Ah, if only managers understood this principle.

My motto is that "all failures are management failures." But I'm not far enough up the chain to really implement that 😅

[–] pupbiru@aussie.zone 1 points 5 days ago (1 children)

idk i fuck up and release buggy code at least 10% as much as management makes dumb ass decisions

[–] FuglyDuck@lemmy.world 2 points 5 days ago

And the 10% when you do… you were mismanaged!

[–] ApathyTree@lemmy.dbzer0.com 9 points 6 days ago (1 children)

According to the article they changed the procedure to require 2/3 keys, so at least they learned that lesson.

[–] fatalicus@lemmy.world 19 points 6 days ago (1 children)

Which is stupid, since the reason they had 3/3 was that two people could not collaborate to change the results, which they now can with 2/3.
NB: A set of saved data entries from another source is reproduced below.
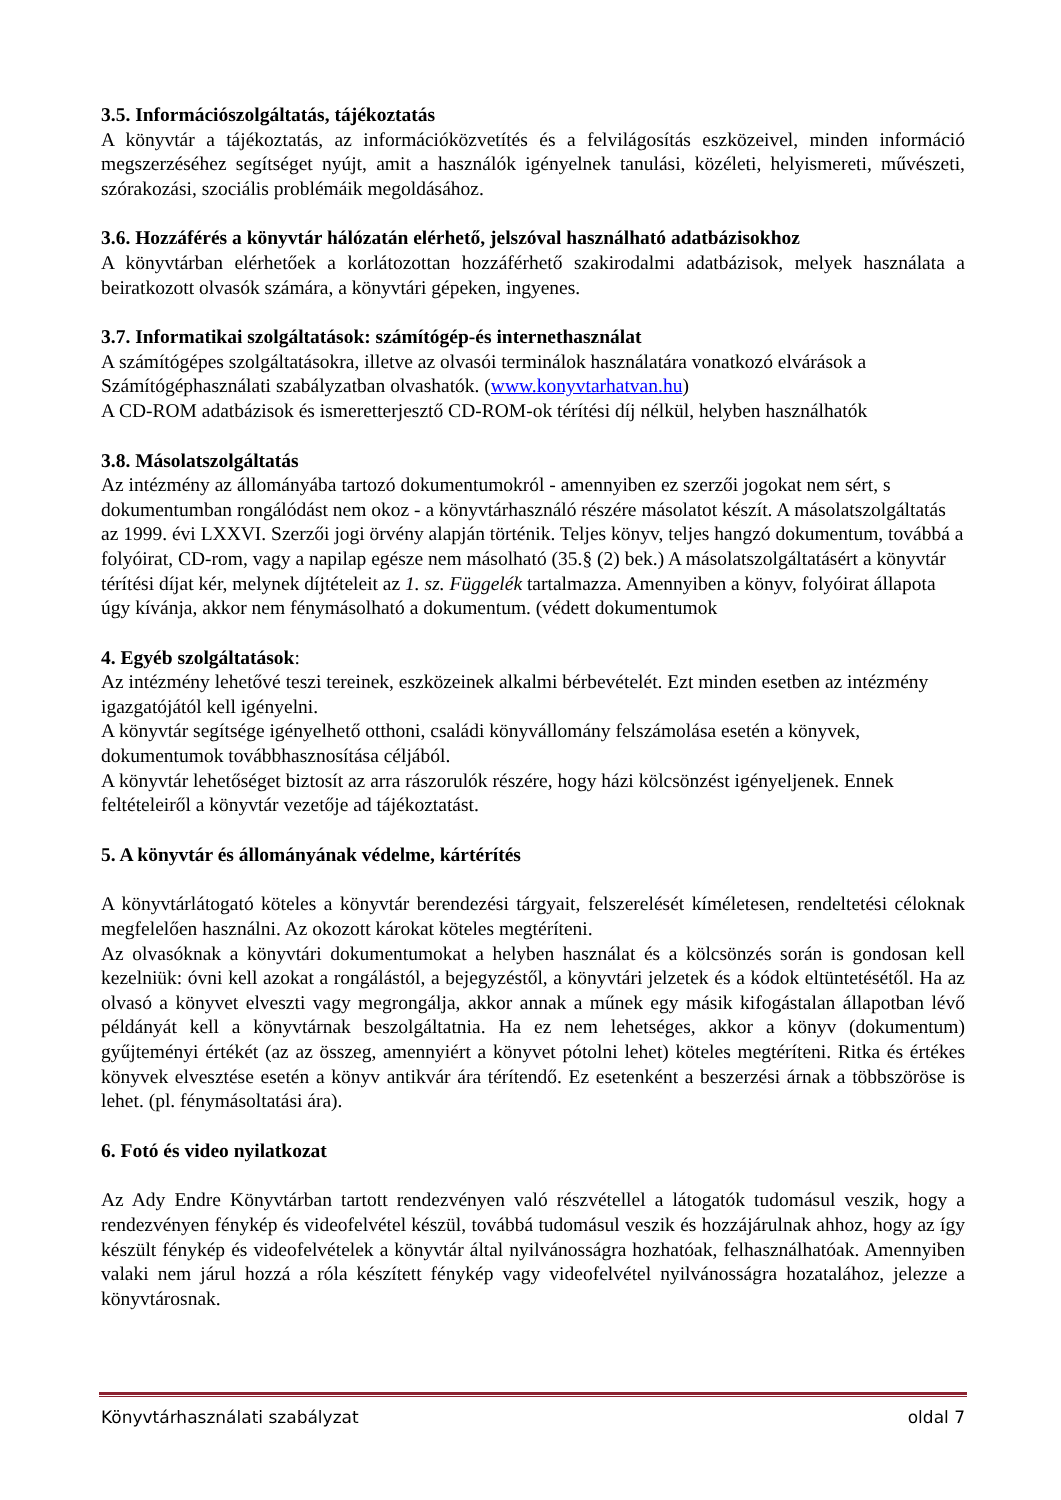3.5. Információszolgáltatás, tájékoztatás
A könyvtár a tájékoztatás, az információközvetítés és a felvilágosítás eszközeivel, minden információ megszerzéséhez segítséget nyújt, amit a használók igényelnek tanulási, közéleti, helyismereti, művészeti, szórakozási, szociális problémáik megoldásához.
3.6. Hozzáférés a könyvtár hálózatán elérhető, jelszóval használható adatbázisokhoz
A könyvtárban elérhetőek a korlátozottan hozzáférhető szakirodalmi adatbázisok, melyek használata a beiratkozott olvasók számára, a könyvtári gépeken, ingyenes.
3.7. Informatikai szolgáltatások: számítógép-és internethasználat
A számítógépes szolgáltatásokra, illetve az olvasói terminálok használatára vonatkozó elvárások a Számítógéphasználati szabályzatban olvashatók. (www.konyvtarhatvan.hu)
A CD-ROM adatbázisok és ismeretterjesztő CD-ROM-ok térítési díj nélkül, helyben használhatók
3.8. Másolatszolgáltatás
Az intézmény az állományába tartozó dokumentumokról - amennyiben ez szerzői jogokat nem sért, s dokumentumban rongálódást nem okoz - a könyvtárhasználó részére másolatot készít. A másolatszolgáltatás az 1999. évi LXXVI. Szerzői jogi örvény alapján történik. Teljes könyv, teljes hangzó dokumentum, továbbá a folyóirat, CD-rom, vagy a napilap egésze nem másolható (35.§ (2) bek.) A másolatszolgáltatásért a könyvtár térítési díjat kér, melynek díjtételeit az 1. sz. Függelék tartalmazza. Amennyiben a könyv, folyóirat állapota úgy kívánja, akkor nem fénymásolható a dokumentum. (védett dokumentumok
4. Egyéb szolgáltatások:
Az intézmény lehetővé teszi tereinek, eszközeinek alkalmi bérbevételét. Ezt minden esetben az intézmény igazgatójától kell igényelni.
A könyvtár segítsége igényelhető otthoni, családi könyvállomány felszámolása esetén a könyvek, dokumentumok továbbhasznosítása céljából.
A könyvtár lehetőséget biztosít az arra rászorulók részére, hogy házi kölcsönzést igényeljenek. Ennek feltételeiről a könyvtár vezetője ad tájékoztatást.
5. A könyvtár és állományának védelme, kártérítés
A könyvtárlátogató köteles a könyvtár berendezési tárgyait, felszerelését kíméletesen, rendeltetési céloknak megfelelően használni. Az okozott károkat köteles megtéríteni.
Az olvasóknak a könyvtári dokumentumokat a helyben használat és a kölcsönzés során is gondosan kell kezelniük: óvni kell azokat a rongálástól, a bejegyzéstől, a könyvtári jelzetek és a kódok eltüntetésétől. Ha az olvasó a könyvet elveszti vagy megrongálja, akkor annak a műnek egy másik kifogástalan állapotban lévő példányát kell a könyvtárnak beszolgáltatnia. Ha ez nem lehetséges, akkor a könyv (dokumentum) gyűjteményi értékét (az az összeg, amennyiért a könyvet pótolni lehet) köteles megtéríteni. Ritka és értékes könyvek elvesztése esetén a könyv antikvár ára térítendő. Ez esetenként a beszerzési árnak a többszöröse is lehet. (pl. fénymásoltatási ára).
6. Fotó és video nyilatkozat
Az Ady Endre Könyvtárban tartott rendezvényen való részvétellel a látogatók tudomásul veszik, hogy a rendezvényen fénykép és videofelvétel készül, továbbá tudomásul veszik és hozzájárulnak ahhoz, hogy az így készült fénykép és videofelvételek a könyvtár által nyilvánosságra hozhatóak, felhasználhatóak. Amennyiben valaki nem járul hozzá a róla készített fénykép vagy videofelvétel nyilvánosságra hozatalához, jelezze a könyvtárosnak.
Könyvtárhasználati szabályzat oldal 7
Should have been changed to 3/5 instead.

[–] Technus@lemmy.zip 3 points 5 days ago

Exactly, it's worse all around.

And it's not like it's hard to use a different configuration; the threshold and total number of keys are just parameters of the algorithm.

[–] quick_snail@feddit.nl 2 points 5 days ago (1 children)

The article concludes that's exactly what they're doing. Both changing to 2/3 and also providing clearer instructions to key holders.